╭─ Text to read

The rustins plastic coating may be suitable for your workbench as it can be applied with a brush or roller/pad. This will give you a really hard finish to your workbench. You mention the spalting has made the maple go soft is it very soft like almost rotten or just not as hard as normal maple.

Using a finishing or Danish oil may be a suitable finish for the workbench as its easy to apply and maintain and is probably a more sympathetic finish for a workbench that is going to get used and bashed about a bit in use. My own workbench has a sacrificial MDF top which gets changed when it gets tatty. 

jon


----------



## wizer (25 Nov 2008)

Welcome Ray. I'm not sure spalted timber is going to be right for a workbench?


----------



## sniks7 (6 Jan 2009)

Hmmm.. I too have some ash (some of it olive) that needs finishing, on a set of shelves, and my preference would be for something that affects the colour of the wood as little as possible. 

I find that whenever I read a thread here that answers my questions, I come away slightly more knowledgeable and much more confused!

I have read (in a Charlesworth book) that using shellac makes a good seal. Can shellac be used on ash? And would several coats be enough on its own? And if I go down the shellac route, will I end up by giving the shelves a final polish under the wheels of a large tractor before heading off to Ikea in high dudgeon?

It seems from reading this thread that the Rustins stuff will yellow slightly with age unless the wood is sealed first. Is that right?

The shelves are for cookery books, so will see quite a bit of traffic.


----------



## miles_hot (6 Jan 2009)

when people are talking about needing a "spay booth" I assume this is not a corner of the workshop, segregated by a shower curtain and the Dust Extractor running through an open pipe? 

1) how "enclosed" should the booth be - would I need to fabricate a little room in which the spaying would take place (knock down fittings so that it is not permeant)?

╰─

Requirement 1:
List every wood finish or coating named in the wood-finishing thread.
The forum thread on wood finishing and the rows that follow it were taken from separate, unrelated sources.

╭─ Items

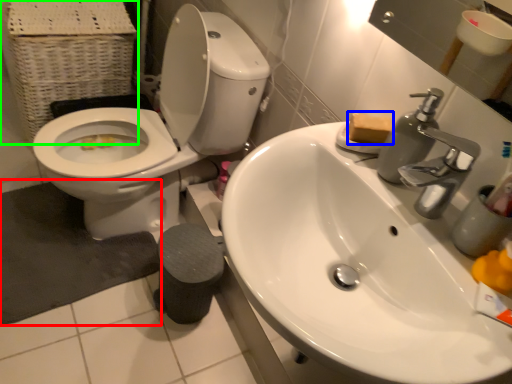
Question: Which is farther away from bath mat (highlighted by a red box)? soap (highlighted by a blue box) or basket (highlighted by a green box)?

Choices:
 (A) soap
 (B) basket

Answer: (A)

╰─

Requirement 2:
Transcribe the text of every row above line for line, leaving out the pictures.

Complete answer 1:
- Rustins plastic coating
- Finishing oil
- Danish oil
- Shellac

Complete answer 2:
Question: Which is farther away from bath mat (highlighted by a red box)? soap (highlighted by a blue box) or basket (highlighted by a green box)?

Choices:
 (A) soap
 (B) basket

Answer: (A)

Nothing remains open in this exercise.